Chinese AI researchers have achieved something that many thought was light years away. In other words, it is a free, open-source AI model that can match or exceed the performance of OpenAI’s most advanced inference systems. What made this even more surprising was how the AI was able to learn on its own through trial and error, similar to the way humans learn.
“DeepSeek-R1-Zero, a model trained via large-scale reinforcement learning (RL) without supervised fine-tuning (SFT) as a preliminary step, shows remarkable inference capabilities.” Research papers are read.
“Reinforcement learning” is a method in which a model is rewarded for making good decisions and punished for making bad decisions, without knowing which is which. After going through a series of decisions, you learn to follow a path reinforced by the consequences.
Initially, in a supervised fine-tuning phase, a group of humans tell the model the desired output and provide context to know what is good and what is not.

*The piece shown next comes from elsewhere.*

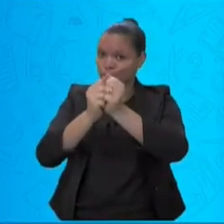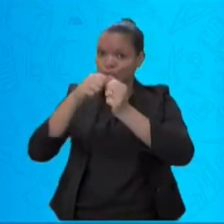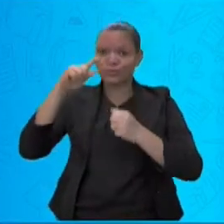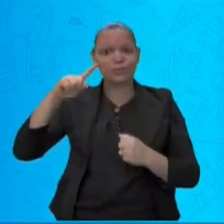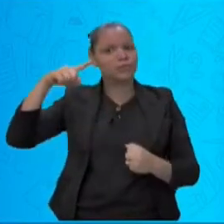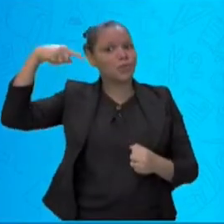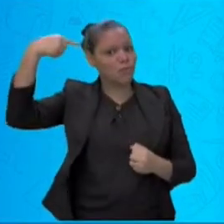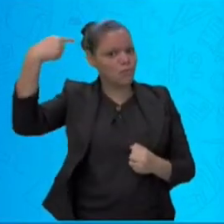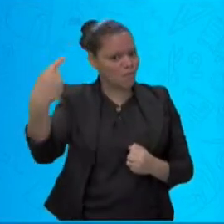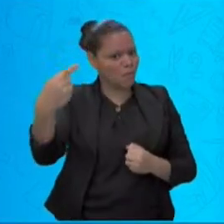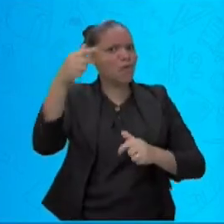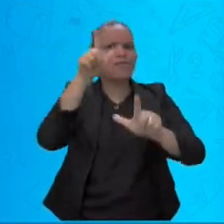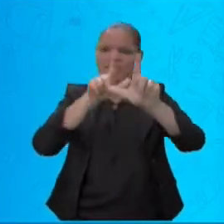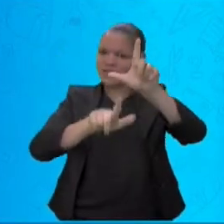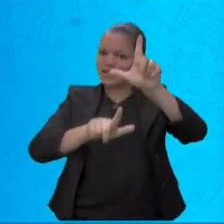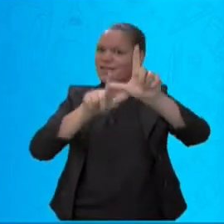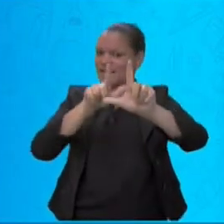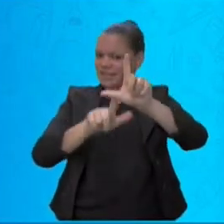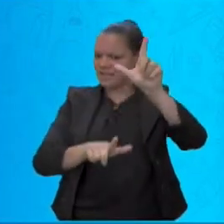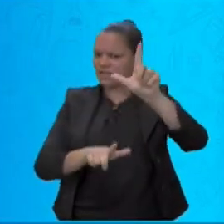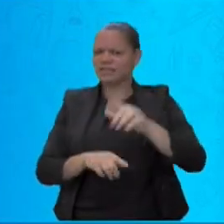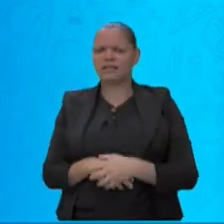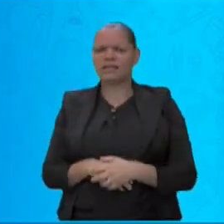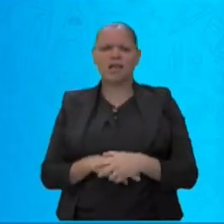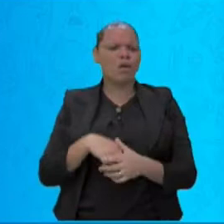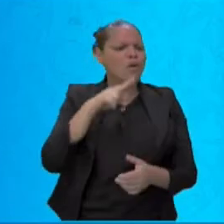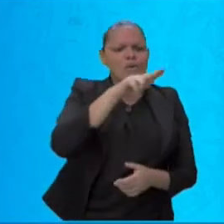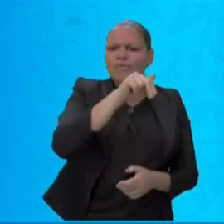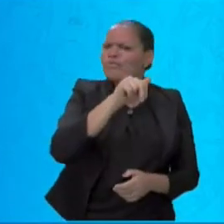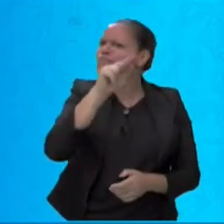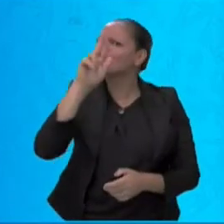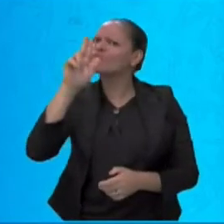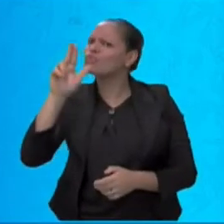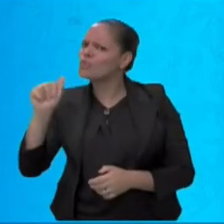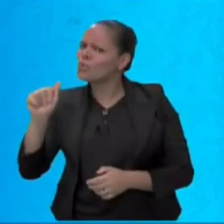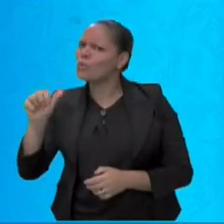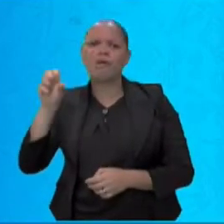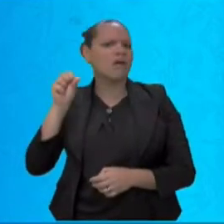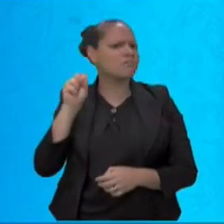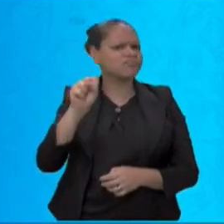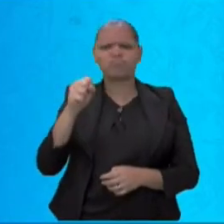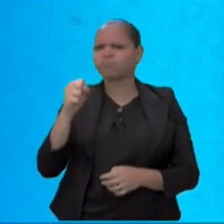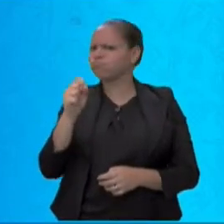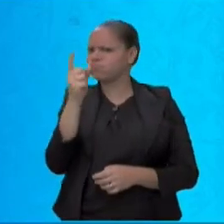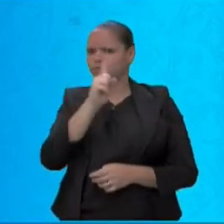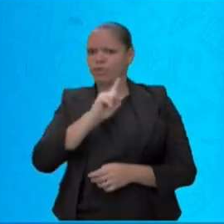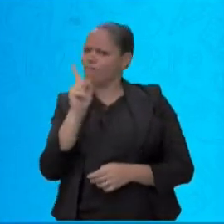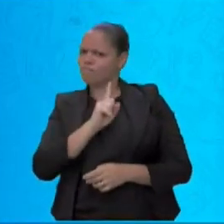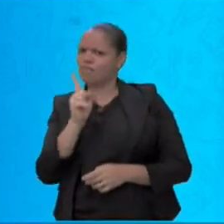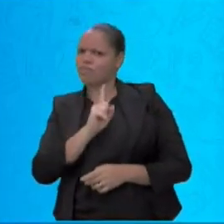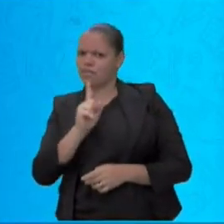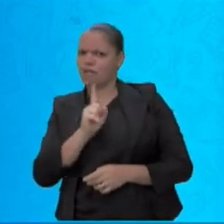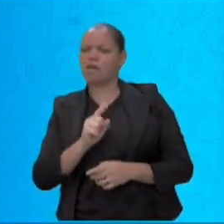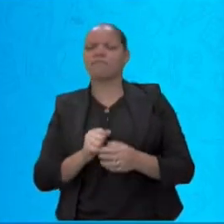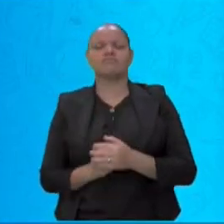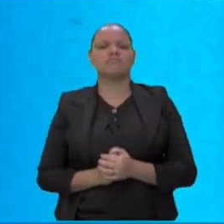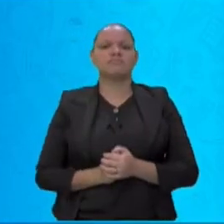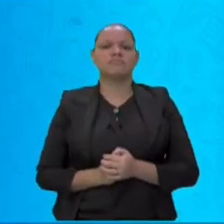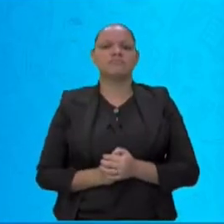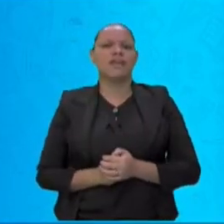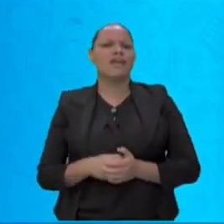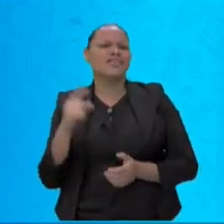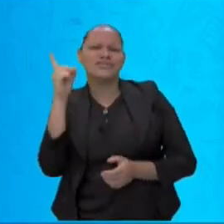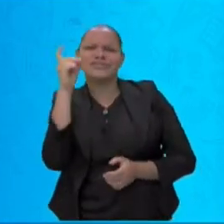não funciona sozinha. Você pode notar, tente falar aí uma consoante sem uma vogal. Fica difícil, não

This leads to the next step, reinforcement learning, where the model provides a variety of results and humans rank the best results. The process is repeated over and over again until the model knows how to consistently give satisfactory results.
DeepSeek R1 drives AI development because humans play a minimal role in training. Unlike other models that learn on massive amounts of map data, DeepSeek R1 primarily trains through mechanical reinforcement learning. Basically, experimenting with what works and getting feedback to figure things out.
“With RL, DeepSeek-R1-Zero naturally exhibits a number of powerful and interesting inference behaviors,” the researchers wrote in the paper. The model has even developed sophisticated features such as self-verification and introspection without being explicitly programmed.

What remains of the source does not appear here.